Young prefers to actively undertake real work in meetings - and not just discuss ideas and make decisions - compiling a presentation of the outcomes. "So you're building that presentation while the meeting is happening," he says. People leave with greater satisfaction and a feeling of achievement.
AMP's monthly executive meetings are formal. The agenda is very structured, papers are distributed well ahead and everything is read in advance. PowerPoint presentations are banned. "Executives prepare well for these meetings so that when people address a topic the discussion focuses on the key decisions that need to be made rather than educating each other," says Davis.
Some element of formality is essential. The role of a chairperson is vital for a structured group conversation, says Glendinning. "A good chair pays attention to the best use of group time and understands how to progress a meeting and whether it is critical to work multilaterally or whether the work could be done elsewhere."
However, formal is not everyone's style. Microsoft's Young abhors the impersonal approach. "Let's face it, a bad meeting can ruin your day."
Indeed, the laid-back egalitarianism of Australians sometimes works against the efficient meeting process. Alongside the notion that everyone has to have input, there's the characteristic style that Glendinning terms "barbecue management", where supposed decision-makers position themselves as everyone's best friend. "Many managers don't like to be seen to be taking command and this can leave the meeting with no structure or direction," she says.
On the other hand, a meeting run by a heavy hitter with a style that's too authoritative, risks plummeting a corporate gathering into "group think", cautions Unsworth, and this can be just as counterproductive.

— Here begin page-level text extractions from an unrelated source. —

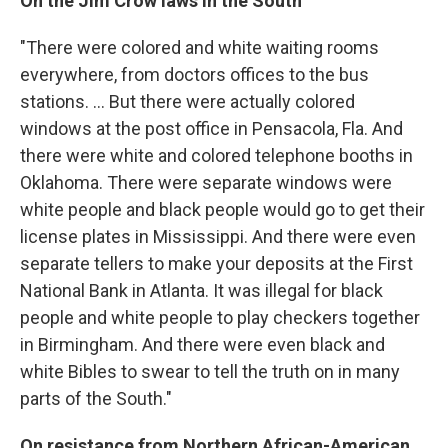
On the Jim Crow laws in the South
"There were colored and white waiting rooms
everywhere, from doctors offices to the bus
stations. ... But there were actually colored
windows at the post office in Pensacola, Fla. And
there were white and colored telephone booths in
Oklahoma. There were separate windows were
white people and black people would go to get their
license plates in Mississippi. And there were even
separate tellers to make your deposits at the First
National Bank in Atlanta. It was illegal for black
people and white people to play checkers together
in Birmingham. And there were even black and
white Bibles to swear to tell the truth on in many
parts of the South."
On resistance from Northern African-American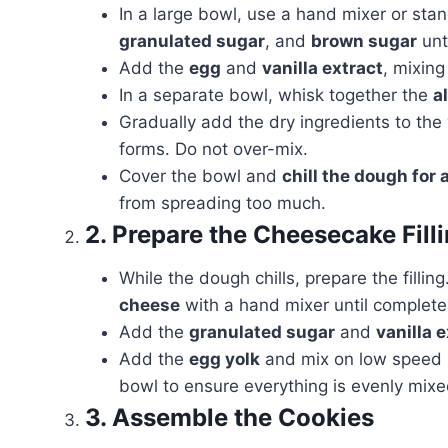
In a large bowl, use a hand mixer or sta
granulated sugar
, and
brown sugar
unti
Add the
egg
and
vanilla extract
, mixing
In a separate bowl, whisk together the
a
Gradually add the dry ingredients to the
forms. Do not over-mix.
Cover the bowl and
chill the dough for a
from spreading too much.
2. Prepare the Cheesecake Fill
While the dough chills, prepare the filli
cheese
with a hand mixer until complete
Add the
granulated sugar
and
vanilla 
Add the
egg yolk
and mix on low speed u
bowl to ensure everything is evenly mixe
3. Assemble the Cookies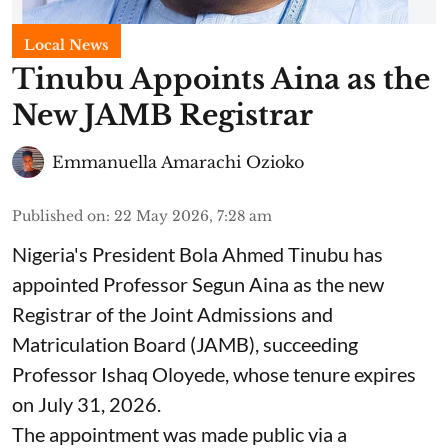
Local News
Tinubu Appoints Aina as the
New JAMB Registrar
Emmanuella Amarachi Ozioko
Published on
:
22 May 2026, 7:28 am
Nigeria's President Bola Ahmed Tinubu has
appointed Professor Segun Aina as the new
Registrar of the Joint Admissions and
Matriculation Board (JAMB), succeeding
Professor Ishaq Oloyede, whose tenure expires
on July 31, 2026.
The appointment was made public via a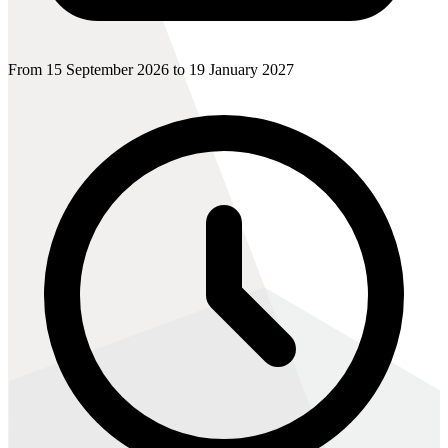
From 15 September 2026 to 19 January 2027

While in a strict sense, good meetings must hone in on organisational goals and outcomes, fundamentally they are all about people. The significance of the social role of the meeting should not be overlooked, insists Dr Tony Grant, the Founder and Director of the University of Sydney's Coaching Psychology Unit. He says meetings fall into three clear categories from the manager's or executive's perspective: the urgent meetings when there's not enough time to be productive; scheduled, bureaucratic ones where keeping frustration at bay is often paramount; and those for making "social" connections with co-workers, bosses or even the board.

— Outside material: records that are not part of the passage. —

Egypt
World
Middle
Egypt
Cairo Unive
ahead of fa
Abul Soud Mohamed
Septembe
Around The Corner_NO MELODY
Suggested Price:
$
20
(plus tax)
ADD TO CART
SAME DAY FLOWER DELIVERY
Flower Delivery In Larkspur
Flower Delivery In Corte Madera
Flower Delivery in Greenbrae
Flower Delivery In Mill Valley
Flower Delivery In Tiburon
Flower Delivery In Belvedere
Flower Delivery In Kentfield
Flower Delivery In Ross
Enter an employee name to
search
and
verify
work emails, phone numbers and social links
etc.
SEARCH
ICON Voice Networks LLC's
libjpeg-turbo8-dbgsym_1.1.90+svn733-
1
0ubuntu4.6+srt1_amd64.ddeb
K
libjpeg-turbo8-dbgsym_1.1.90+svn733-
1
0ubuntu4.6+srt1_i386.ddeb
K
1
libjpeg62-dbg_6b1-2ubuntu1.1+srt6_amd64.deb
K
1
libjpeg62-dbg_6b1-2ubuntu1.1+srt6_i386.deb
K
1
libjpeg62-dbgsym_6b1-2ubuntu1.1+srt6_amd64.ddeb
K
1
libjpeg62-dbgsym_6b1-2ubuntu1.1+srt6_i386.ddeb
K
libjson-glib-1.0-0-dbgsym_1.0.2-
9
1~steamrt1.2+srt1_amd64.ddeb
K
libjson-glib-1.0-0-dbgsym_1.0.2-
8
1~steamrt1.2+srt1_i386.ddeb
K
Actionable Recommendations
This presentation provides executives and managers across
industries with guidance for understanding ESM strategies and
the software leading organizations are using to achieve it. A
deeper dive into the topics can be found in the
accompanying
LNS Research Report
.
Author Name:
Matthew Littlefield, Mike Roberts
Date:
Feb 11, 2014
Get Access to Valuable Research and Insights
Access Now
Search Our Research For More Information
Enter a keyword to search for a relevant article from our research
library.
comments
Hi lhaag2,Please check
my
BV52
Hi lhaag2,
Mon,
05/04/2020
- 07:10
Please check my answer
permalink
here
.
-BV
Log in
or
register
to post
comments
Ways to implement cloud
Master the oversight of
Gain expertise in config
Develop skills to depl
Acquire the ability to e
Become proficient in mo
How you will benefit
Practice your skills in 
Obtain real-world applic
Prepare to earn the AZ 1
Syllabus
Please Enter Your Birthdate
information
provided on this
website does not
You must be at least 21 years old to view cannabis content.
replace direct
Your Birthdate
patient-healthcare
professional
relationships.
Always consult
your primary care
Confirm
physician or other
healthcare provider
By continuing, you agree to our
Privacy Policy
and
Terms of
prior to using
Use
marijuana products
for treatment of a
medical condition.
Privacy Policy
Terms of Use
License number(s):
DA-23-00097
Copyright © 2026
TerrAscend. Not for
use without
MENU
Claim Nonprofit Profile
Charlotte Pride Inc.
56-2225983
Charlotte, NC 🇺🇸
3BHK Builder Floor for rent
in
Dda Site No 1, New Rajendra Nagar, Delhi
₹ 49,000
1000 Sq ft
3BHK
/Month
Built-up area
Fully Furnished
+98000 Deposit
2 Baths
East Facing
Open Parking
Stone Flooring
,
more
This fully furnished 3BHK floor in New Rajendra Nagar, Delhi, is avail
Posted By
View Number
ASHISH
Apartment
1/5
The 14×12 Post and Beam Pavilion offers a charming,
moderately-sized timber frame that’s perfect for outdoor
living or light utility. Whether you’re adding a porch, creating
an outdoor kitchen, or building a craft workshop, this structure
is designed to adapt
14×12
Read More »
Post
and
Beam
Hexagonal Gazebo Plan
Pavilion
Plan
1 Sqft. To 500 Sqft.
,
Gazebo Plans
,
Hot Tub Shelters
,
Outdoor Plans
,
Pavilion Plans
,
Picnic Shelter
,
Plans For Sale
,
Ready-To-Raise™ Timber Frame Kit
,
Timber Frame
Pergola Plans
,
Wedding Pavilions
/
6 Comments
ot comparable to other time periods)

Taking the opportunity to shoot the breeze with the gang may seem inefficient time-wise for those with a mounting backlog of work, but it's definitely useful for mutual understanding and bonding, says Unsworth. There's the informal chance to discuss workloads or for managers to raise their profiles.
The truth is that all meetings have implicit and explicit agendas, says Grant. There's the one on the table, and the secret strivings of all the individuals in attendance.
They can present big moments for "impression managers" who actively control the way they appear to others...and when it comes to making an impact on the boss or the board, meetings can and do adopt a strong element of theatre, he says - a type of corporate "haka" commonly takes place.
"At the same time, it is a chance to look the best possible," he says.
It may not be the meeting's defined purpose, but it's important to be mindful of how you appear to others, advises Grant who recalls one multi-tasking partner in a law firm who succeeded in getting up everyone's nose by regularly reading the newspaper in meetings.
The message is to respect everyone's time. Reading, playing with laptops and mobile phones, or conducting private side conversations are named as popular distractions, time sappers and irritants.
Running late is another perennial corporate etiquette blunder. Again, Robin Young found a diary solution in planning habitual 45-minute meetings.
As a general rule, he has found that's enough time for discussion, and some to spare, to make it to the next meeting.